From Shaw’s perspective, McKee’s maturity and confidence make him special.

“He doesn’t shy away from the moment. But he doesn’t try to make the moment be something that it’s not. I think his teammates appreciate that. We’re in a tight spot, you get the same Tanner. We’re up by a couple of scores, you get the same Tanner. That’s the comfort that he has in his own skin.

“The genuine way he communicates with his teammates,” he continued. “The positive pushing and striving that he gives I think has been great. When he makes a mistake, he owns it. He doesn’t try to hide it or explain it away. ‘Hey, I messed that up. I’m not going to make that mistake again. What’s the next play?’ I think his teammates really appreciate that.”

What’s next?

Shaw said McKee just needs more experience, more games, more snaps as part of his development.

“I think you put the film on now and he doesn’t look like a guy who’s in the first half of his first year starting. He looks like a veteran. Dare I say he looks like one of the best, if not the best, quarterback in our conference from time to time. He can reach those heights,” he said. “I’m looking forward to that continued growth. ... He’s striving to get better. He works really well. He’s a great listener and a great learner. He learns from experience and he learns from the room. I’m excited to see this second half of the year being better than the first half.”

Serving a mission didn’t soften McKee’s desire to be a college quarterback. But during his mission, he was 100% focused on serving the people of Brazil.

In a similar way, McKee “absolutely” wants to play in the NFL someday but that’s not obscuring the task at hand at Stanford.

“Right now, in the middle of the season, what’s going to help me and my NFL aspirations is playing well right now. Playing good football in college football right now,” he said. “You can’t be too worried about the draft process or when I’m going to try to leave. Right now, I’m 100% focused on me, on the team, winning football games here at Stanford. Maybe in the offseason I’ll give it a little bit more thought. As of right now, I’m 100% Stanford football.”

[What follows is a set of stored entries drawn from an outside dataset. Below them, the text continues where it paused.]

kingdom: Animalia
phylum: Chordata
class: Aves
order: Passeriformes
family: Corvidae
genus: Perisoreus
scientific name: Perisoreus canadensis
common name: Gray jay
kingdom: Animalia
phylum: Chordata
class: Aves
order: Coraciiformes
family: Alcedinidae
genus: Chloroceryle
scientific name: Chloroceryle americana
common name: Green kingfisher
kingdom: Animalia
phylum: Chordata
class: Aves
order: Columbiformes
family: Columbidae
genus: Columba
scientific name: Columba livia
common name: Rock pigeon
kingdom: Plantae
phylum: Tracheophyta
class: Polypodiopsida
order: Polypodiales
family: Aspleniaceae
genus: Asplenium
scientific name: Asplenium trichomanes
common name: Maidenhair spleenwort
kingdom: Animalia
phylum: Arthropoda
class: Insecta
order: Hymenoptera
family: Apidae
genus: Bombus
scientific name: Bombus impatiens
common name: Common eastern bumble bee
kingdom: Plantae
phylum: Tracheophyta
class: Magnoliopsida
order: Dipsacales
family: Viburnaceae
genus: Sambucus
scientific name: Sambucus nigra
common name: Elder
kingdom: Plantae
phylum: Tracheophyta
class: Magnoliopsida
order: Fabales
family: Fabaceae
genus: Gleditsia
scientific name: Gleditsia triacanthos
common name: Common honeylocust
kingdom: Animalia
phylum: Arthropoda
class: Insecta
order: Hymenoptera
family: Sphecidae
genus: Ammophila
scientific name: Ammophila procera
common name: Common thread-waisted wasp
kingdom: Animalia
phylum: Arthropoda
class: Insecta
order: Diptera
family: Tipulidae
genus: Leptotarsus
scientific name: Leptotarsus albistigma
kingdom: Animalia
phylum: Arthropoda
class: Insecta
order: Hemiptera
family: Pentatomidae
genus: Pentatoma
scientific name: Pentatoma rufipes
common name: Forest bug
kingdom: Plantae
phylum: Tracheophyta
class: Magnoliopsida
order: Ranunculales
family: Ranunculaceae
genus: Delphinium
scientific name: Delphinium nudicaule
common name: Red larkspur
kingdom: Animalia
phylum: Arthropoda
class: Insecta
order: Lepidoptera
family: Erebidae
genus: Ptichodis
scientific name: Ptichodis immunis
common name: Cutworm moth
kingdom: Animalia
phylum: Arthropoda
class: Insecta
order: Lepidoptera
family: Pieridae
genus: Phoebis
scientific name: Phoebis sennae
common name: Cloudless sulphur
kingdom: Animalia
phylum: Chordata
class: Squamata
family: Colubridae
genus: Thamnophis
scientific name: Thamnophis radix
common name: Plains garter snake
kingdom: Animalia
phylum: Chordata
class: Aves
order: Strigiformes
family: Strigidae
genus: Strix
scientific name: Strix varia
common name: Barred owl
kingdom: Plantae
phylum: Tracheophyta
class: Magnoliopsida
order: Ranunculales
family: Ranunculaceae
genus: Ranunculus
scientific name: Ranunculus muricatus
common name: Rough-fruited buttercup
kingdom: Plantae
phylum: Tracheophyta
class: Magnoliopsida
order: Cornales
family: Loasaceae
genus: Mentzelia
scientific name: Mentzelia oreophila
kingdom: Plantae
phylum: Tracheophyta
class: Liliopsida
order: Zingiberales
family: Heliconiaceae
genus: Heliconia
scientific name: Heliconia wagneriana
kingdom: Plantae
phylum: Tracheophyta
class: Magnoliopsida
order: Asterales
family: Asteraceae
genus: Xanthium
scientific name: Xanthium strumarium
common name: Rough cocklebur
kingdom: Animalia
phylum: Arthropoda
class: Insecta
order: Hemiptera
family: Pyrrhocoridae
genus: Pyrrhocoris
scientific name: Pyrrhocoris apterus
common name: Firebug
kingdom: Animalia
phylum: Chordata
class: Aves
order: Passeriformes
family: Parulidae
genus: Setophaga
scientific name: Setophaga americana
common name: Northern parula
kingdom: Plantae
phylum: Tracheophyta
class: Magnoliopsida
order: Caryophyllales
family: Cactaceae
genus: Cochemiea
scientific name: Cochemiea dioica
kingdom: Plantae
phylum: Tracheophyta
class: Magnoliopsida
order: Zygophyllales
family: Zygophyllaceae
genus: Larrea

When asked what he’s learned about himself since returning home from his mission, McKee paused to consider the question.

“The first thing that comes to mind for me is, put your head down and go to work. I never want to look back and be like, ‘That didn’t happen. I didn’t get the starting job because this happened.’ Or ‘I wish I would have studied more film.’ It’s looking back and having a ‘no regrets’ mentality.

“I’m going to do my best and if things don’t go my way, it definitely wasn’t because I didn’t train hard enough or put in the extra work or didn’t watch enough film. For me, something learned was, give it all you’ve got and control what you can control.”

For McKee, lessons from missionary service, like handling adversity, are translating to the football field — and to his life.